▸ Exercise materials
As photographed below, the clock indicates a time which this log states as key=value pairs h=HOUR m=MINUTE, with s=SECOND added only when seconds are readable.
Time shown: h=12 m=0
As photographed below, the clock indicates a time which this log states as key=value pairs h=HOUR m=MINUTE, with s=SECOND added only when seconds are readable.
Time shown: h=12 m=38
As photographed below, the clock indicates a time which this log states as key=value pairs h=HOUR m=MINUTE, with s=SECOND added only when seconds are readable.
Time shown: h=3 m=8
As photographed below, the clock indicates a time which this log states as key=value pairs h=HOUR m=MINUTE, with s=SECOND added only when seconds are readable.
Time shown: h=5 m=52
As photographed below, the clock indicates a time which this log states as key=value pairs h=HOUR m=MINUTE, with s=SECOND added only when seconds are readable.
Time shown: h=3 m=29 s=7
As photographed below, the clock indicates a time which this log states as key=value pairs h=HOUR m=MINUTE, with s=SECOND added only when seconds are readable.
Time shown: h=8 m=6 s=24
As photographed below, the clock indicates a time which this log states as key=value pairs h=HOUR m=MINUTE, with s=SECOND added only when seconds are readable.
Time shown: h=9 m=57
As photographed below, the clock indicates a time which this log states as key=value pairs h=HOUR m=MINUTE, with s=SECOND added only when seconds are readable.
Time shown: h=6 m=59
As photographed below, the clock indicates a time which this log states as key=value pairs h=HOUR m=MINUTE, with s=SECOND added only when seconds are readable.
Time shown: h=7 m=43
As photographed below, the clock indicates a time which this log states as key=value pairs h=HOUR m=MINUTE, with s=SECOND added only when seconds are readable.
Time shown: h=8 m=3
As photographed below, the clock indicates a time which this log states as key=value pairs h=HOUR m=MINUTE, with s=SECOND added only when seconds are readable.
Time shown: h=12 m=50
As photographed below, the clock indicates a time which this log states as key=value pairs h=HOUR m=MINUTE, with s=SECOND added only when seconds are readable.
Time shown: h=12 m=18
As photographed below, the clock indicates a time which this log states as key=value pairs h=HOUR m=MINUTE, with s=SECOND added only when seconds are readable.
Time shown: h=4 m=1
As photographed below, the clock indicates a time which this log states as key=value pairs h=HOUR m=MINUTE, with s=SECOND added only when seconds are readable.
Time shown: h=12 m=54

▸ Problem statement
Express all the entries above as a two-column CSV with the headers entry_text and reading, one row per entry, putting its text and its answer each in a single quoted field with line breaks turned into spaces.

▸ Written answer
entry_text,reading
"As photographed below, the clock indicates a time which this log states as key=value pairs h=HOUR m=MINUTE, with s=SECOND added only when seconds are readable. Time shown:","h=12 m=0"
"As photographed below, the clock indicates a time which this log states as key=value pairs h=HOUR m=MINUTE, with s=SECOND added only when seconds are readable. Time shown:","h=12 m=38"
"As photographed below, the clock indicates a time which this log states as key=value pairs h=HOUR m=MINUTE, with s=SECOND added only when seconds are readable. Time shown:","h=3 m=8"
"As photographed below, the clock indicates a time which this log states as key=value pairs h=HOUR m=MINUTE, with s=SECOND added only when seconds are readable. Time shown:","h=5 m=52"
"As photographed below, the clock indicates a time which this log states as key=value pairs h=HOUR m=MINUTE, with s=SECOND added only when seconds are readable. Time shown:","h=3 m=29 s=7"
"As photographed below, the clock indicates a time which this log states as key=value pairs h=HOUR m=MINUTE, with s=SECOND added only when seconds are readable. Time shown:","h=8 m=6 s=24"
"As photographed below, the clock indicates a time which this log states as key=value pairs h=HOUR m=MINUTE, with s=SECOND added only when seconds are readable. Time shown:","h=9 m=57"
"As photographed below, the clock indicates a time which this log states as key=value pairs h=HOUR m=MINUTE, with s=SECOND added only when seconds are readable. Time shown:","h=6 m=59"
"As photographed below, the clock indicates a time which this log states as key=value pairs h=HOUR m=MINUTE, with s=SECOND added only when seconds are readable. Time shown:","h=7 m=43"
"As photographed below, the clock indicates a time which this log states as key=value pairs h=HOUR m=MINUTE, with s=SECOND added only when seconds are readable. Time shown:","h=8 m=3"
"As photographed below, the clock indicates a time which this log states as key=value pairs h=HOUR m=MINUTE, with s=SECOND added only when seconds are readable. Time shown:","h=12 m=50"
"As photographed below, the clock indicates a time which this log states as key=value pairs h=HOUR m=MINUTE, with s=SECOND added only when seconds are readable. Time shown:","h=12 m=18"
"As photographed below, the clock indicates a time which this log states as key=value pairs h=HOUR m=MINUTE, with s=SECOND added only when seconds are readable. Time shown:","h=4 m=1"
"As photographed below, the clock indicates a time which this log states as key=value pairs h=HOUR m=MINUTE, with s=SECOND added only when seconds are readable. Time shown:","h=12 m=54"